Review: Smash Up17 Oct 2017 0
Review: Smash Up
Released 12 Oct 2017
In a battle between Wizard Geeks and Alien Dinosaurs, who would win? Smash Up settles the issue of this unlikely clash and many others besides by combining individual factions and seeing the resulting decks duke it out over bases. AEG's iconic card game sees players mix-and-match kitschy twenty-card sets to assert power and stake claim on locations, racing to the victory threshold of fifteen points. It is a little less zany than it sounds, and while the cards make for sudden and surprising swings in balance, the game overall is as much about efficiency and card advantage as it is about combos and timely top-decking.
I can unambiguously say that the app is my preferred way to play the game, and further that the game itself is as endearing as ever.
The full ruleset is not much more involved than the brief presented above. Players draft faction choices, picking their first in turn order, then the second in reverse turn order. After finalizing the combo du jour, each player draws a five-card starting hand, and starting bases (equal to the number of players plus one) are dealt to the central play area. After this brief setup, players simply alternate turns in order until one of them breaks fifteen points, after which the victor is crowned. A player elects on their turn to play up to one action card and one minion card, then checks the bases for scoring breakpoints and draws two cards. That's it.
Beyond the flow of an ordinary turn, players also need to keep track of minions, whose power total will determine who scores first place on bases, and the various effects, one-time or persistent, of the action cards. At the end of a turn, any bases with minions whose combined power exceeds the printed breakpoint value on the base score. Points are distributed to the players with the first, second, and third greatest power totals, then those minions are discarded along with the base, which is replaced with a fresh one.
Thus this card battler is more akin to area control or influence games than straight-up last-man-standing direct combat. The power curve of each faction deck is normalized, with the average generic faction having ten minions and ten actions and the average minion relatively constant across decks. Beyond that balanced baseline, however, each deck sees its cheeseball theme translated to a few key mechanics. Dinosaurs have strong, simplistic high-impact cards; Wizards focus on barrages of action cards and combo play; Zombies revive their minions from beyond the grave; Aliens bounce minions to hands using UFO beams.
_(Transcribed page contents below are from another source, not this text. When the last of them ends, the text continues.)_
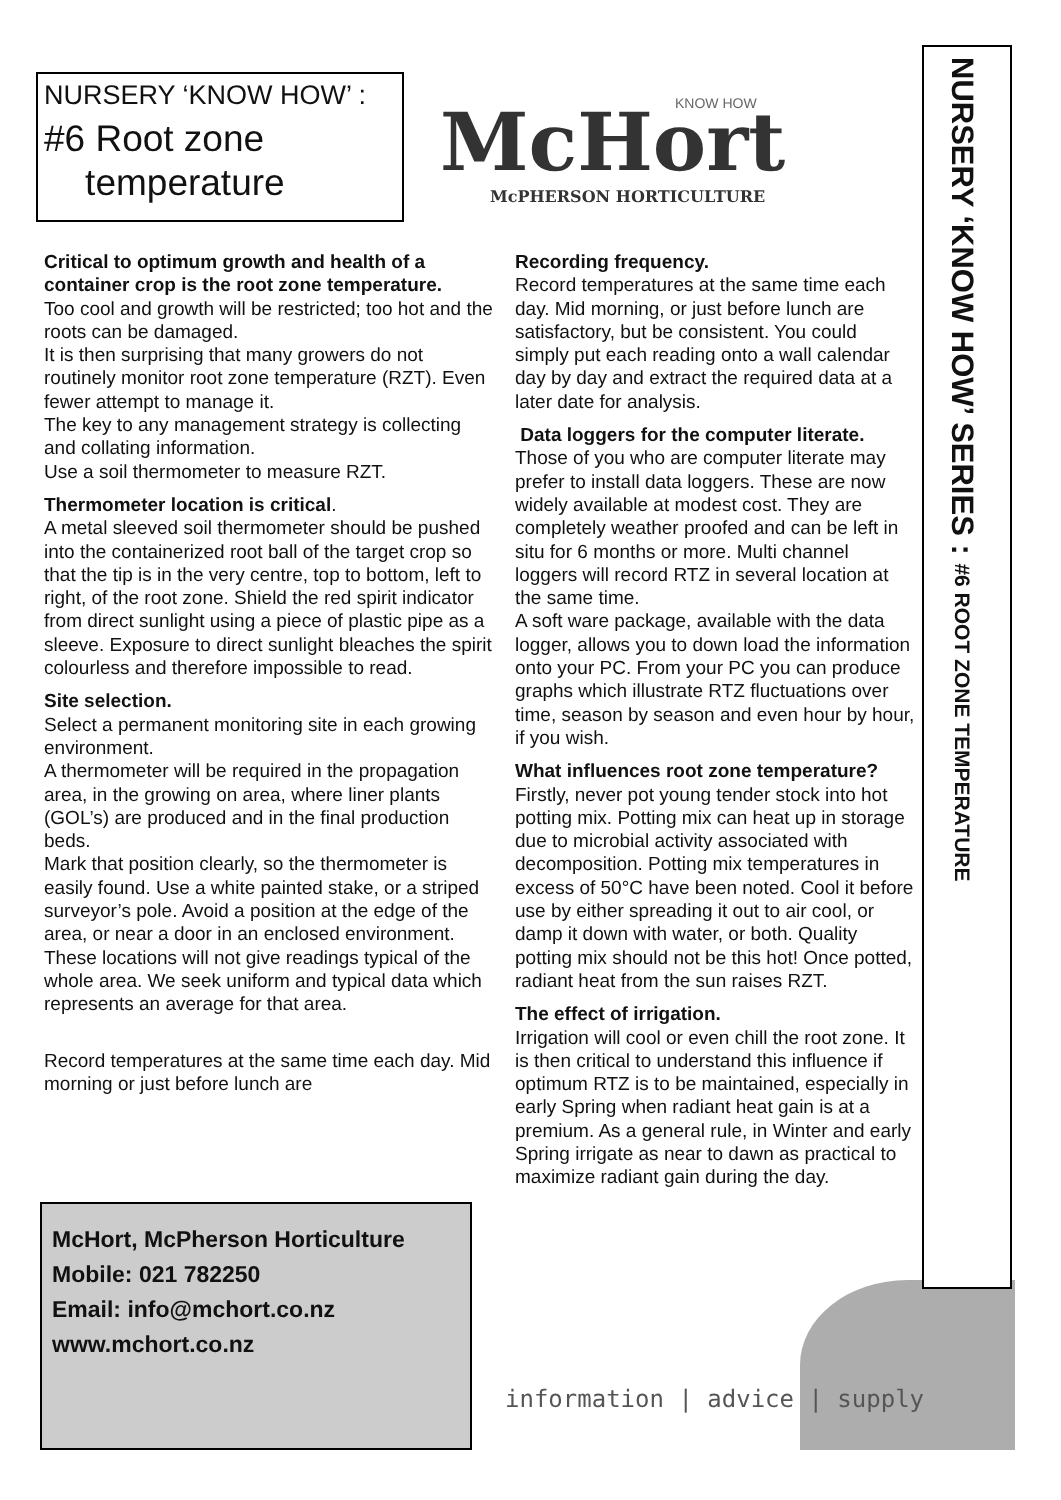NURSERY ‘KNOW HOW’ :
#6 Root zone
temperature
McHort
KNOW HOW
McPHERSON HORTICULTURE
NURSERY ‘KNOW HOW’ SERIES : #6 ROOT ZONE TEMPERATURE
Critical to optimum growth and health of a container crop is the root zone temperature.
Too cool and growth will be restricted; too hot and the roots can be damaged.
It is then surprising that many growers do not routinely monitor root zone temperature (RZT). Even fewer attempt to manage it.
The key to any management strategy is collecting and collating information.
Use a soil thermometer to measure RZT.
Thermometer location is critical.
A metal sleeved soil thermometer should be pushed into the containerized root ball of the target crop so that the tip is in the very centre, top to bottom, left to right, of the root zone. Shield the red spirit indicator from direct sunlight using a piece of plastic pipe as a sleeve. Exposure to direct sunlight bleaches the spirit colourless and therefore impossible to read.
Site selection.
Select a permanent monitoring site in each growing environment.
A thermometer will be required in the propagation area, in the growing on area, where liner plants (GOL’s) are produced and in the final production beds.
Mark that position clearly, so the thermometer is easily found. Use a white painted stake, or a striped surveyor’s pole. Avoid a position at the edge of the area, or near a door in an enclosed environment. These locations will not give readings typical of the whole area. We seek uniform and typical data which represents an average for that area.
Record temperatures at the same time each day. Mid morning or just before lunch are
Recording frequency.
Record temperatures at the same time each day. Mid morning, or just before lunch are satisfactory, but be consistent. You could simply put each reading onto a wall calendar day by day and extract the required data at a later date for analysis.
Data loggers for the computer literate.
Those of you who are computer literate may prefer to install data loggers. These are now widely available at modest cost. They are completely weather proofed and can be left in situ for 6 months or more. Multi channel loggers will record RTZ in several location at the same time.
A soft ware package, available with the data logger, allows you to down load the information onto your PC. From your PC you can produce graphs which illustrate RTZ fluctuations over time, season by season and even hour by hour, if you wish.
What influences root zone temperature?
Firstly, never pot young tender stock into hot potting mix. Potting mix can heat up in storage due to microbial activity associated with decomposition. Potting mix temperatures in excess of 50°C have been noted. Cool it before use by either spreading it out to air cool, or damp it down with water, or both. Quality potting mix should not be this hot! Once potted, radiant heat from the sun raises RZT.
The effect of irrigation.
Irrigation will cool or even chill the root zone. It is then critical to understand this influence if optimum RTZ is to be maintained, especially in early Spring when radiant heat gain is at a premium. As a general rule, in Winter and early Spring irrigate as near to dawn as practical to maximize radiant gain during the day.
McHort, McPherson Horticulture
Mobile: 021 782250
Email: info@mchort.co.nz
www.mchort.co.nz
information | advice | supply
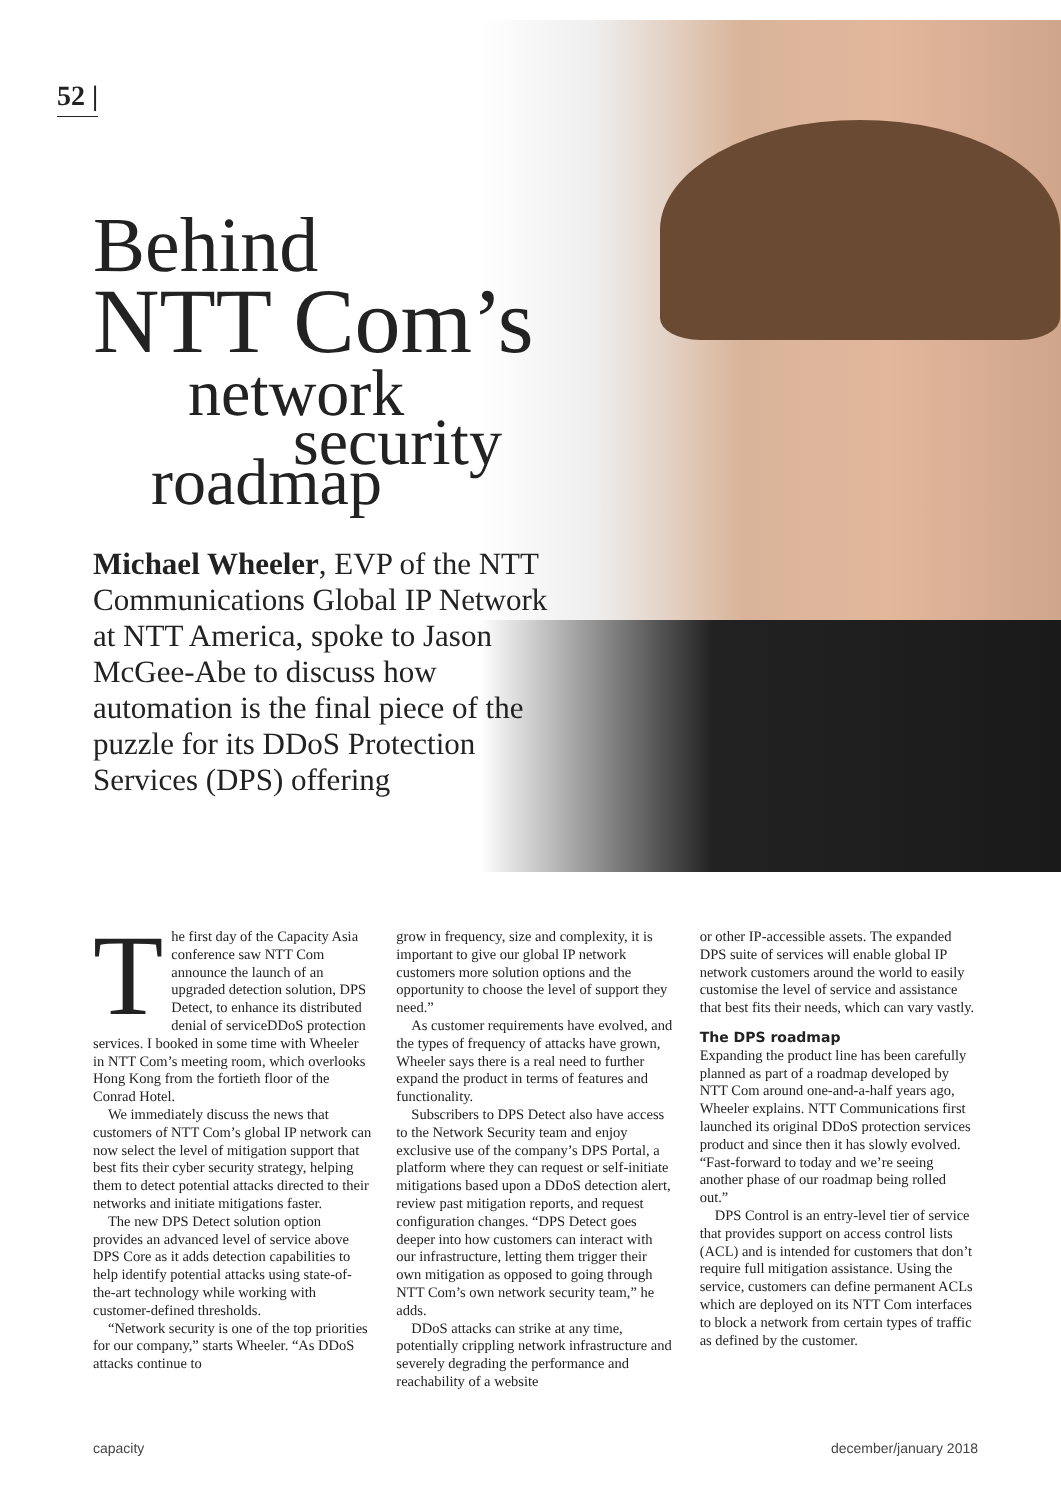52 |
Behind
NTT Com’s
network
security
roadmap
Michael Wheeler, EVP of the NTT Communications Global IP Network at NTT America, spoke to Jason McGee-Abe to discuss how automation is the final piece of the puzzle for its DDoS Protection Services (DPS) offering
The first day of the Capacity Asia conference saw NTT Com announce the launch of an upgraded detection solution, DPS Detect, to enhance its distributed denial of serviceDDoS protection services. I booked in some time with Wheeler in NTT Com’s meeting room, which overlooks Hong Kong from the fortieth floor of the Conrad Hotel.
We immediately discuss the news that customers of NTT Com’s global IP network can now select the level of mitigation support that best fits their cyber security strategy, helping them to detect potential attacks directed to their networks and initiate mitigations faster.
The new DPS Detect solution option provides an advanced level of service above DPS Core as it adds detection capabilities to help identify potential attacks using state-of-the-art technology while working with customer-defined thresholds.
“Network security is one of the top priorities for our company,” starts Wheeler. “As DDoS attacks continue to
grow in frequency, size and complexity, it is important to give our global IP network customers more solution options and the opportunity to choose the level of support they need.”
As customer requirements have evolved, and the types of frequency of attacks have grown, Wheeler says there is a real need to further expand the product in terms of features and functionality.
Subscribers to DPS Detect also have access to the Network Security team and enjoy exclusive use of the company’s DPS Portal, a platform where they can request or self-initiate mitigations based upon a DDoS detection alert, review past mitigation reports, and request configuration changes. “DPS Detect goes deeper into how customers can interact with our infrastructure, letting them trigger their own mitigation as opposed to going through NTT Com’s own network security team,” he adds.
DDoS attacks can strike at any time, potentially crippling network infrastructure and severely degrading the performance and reachability of a website
or other IP-accessible assets. The expanded DPS suite of services will enable global IP network customers around the world to easily customise the level of service and assistance that best fits their needs, which can vary vastly.
The DPS roadmap
Expanding the product line has been carefully planned as part of a roadmap developed by NTT Com around one-and-a-half years ago, Wheeler explains. NTT Communications first launched its original DDoS protection services product and since then it has slowly evolved. “Fast-forward to today and we’re seeing another phase of our roadmap being rolled out.”
DPS Control is an entry-level tier of service that provides support on access control lists (ACL) and is intended for customers that don’t require full mitigation assistance. Using the service, customers can define permanent ACLs which are deployed on its NTT Com interfaces to block a network from certain types of traffic as defined by the customer.
capacity december/january 2018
The individual decks are distinct and satisfying in their unique styles of play, each with its own strengths and drawbacks.
This is no mean feat, but the full measure of Smash Up lies in the many possible pairings between factions. The base game when it was first released five years ago had eight decks, which from a practical standpoint meant that four-player games were necessarily limited by hard physical constraints. Only one Alien deck means the first player to snatch them can monopolize the guaranteed bonus points from their Colonize mechanic. Four-player matches were especially narrow. Duplication is impossible, which in turn limits the number of possible combinations and the drafting metagame.
Thankfully, in the app everyone can play as Robot Ninjas if they so desire, which makes for a wider strategic space and greater replayability. Since the original, Smash Up has received ten full expansions adding dozens of new factions, all of which will hopefully cross over to the app someday. Until then, the base game seems a bit plain compared to its physical counter-part, though this stripped-down quality makes for an excellent introduction.
The transition to digital highlights other strengths as well. One of the most common complaints levelled against the game is its backbone of incessant, banal arithmetic. In order to arrive at the game's interesting decision points, players must first slog through constantly shifting card interactions and power totals. Planning a full turn as a Ninja expecting to sweep first in that hotly-contested base is an empty achievement if the calculations are off by even a single point. Happily, the game dynamically updates these totals and rankings effortlessly, which frees up quite a bit of mental bandwidth. Lastly, the AI presents a robust and worthwhile foe, and online multiplayer is decent even if thoughtlessly gated behind a third-party account login.
Unfortunately, the digital game offsets the improvements mentioned earlier with some inconveniently executed interface elements. Routine card effects, like destroying a minion or searching the top of the deck, have become needlessly protracted affairs. Anything which targets a specific game element usually requires several taps and confirmations. The app has made the tiresome bits breezy and the straightforward bits tedious. Last but not least, the cards themselves are laughably small simulacra of their analog predecessors, and as a result difficult to scan or select. For no particular reason, Smash Up slavishly reproduces the visual presentation of its original form to its detriment even as it innovates past some of the tabletop's limitations.
Smash Up is the sort of experience which benefits from eventually becoming an unruly sprawl, from the increased incidence of outliers as the cards recombine in unusual interactions. Eventually the app will be able to manage all of the game's numerous factions effortlessly, but until that point, the initial showing is a little thin on the ground, in terms of content. A deeper objection arises from the balance of long-term planning and off-the-cuff improvisation, which might irk players expecting a deeply strategic or meritorious game. Still, the central premise of Smash Up remains accessible and interesting, if only up to a point. It shines best in individual moments, which taken together combine to yield some good old-fashioned drama.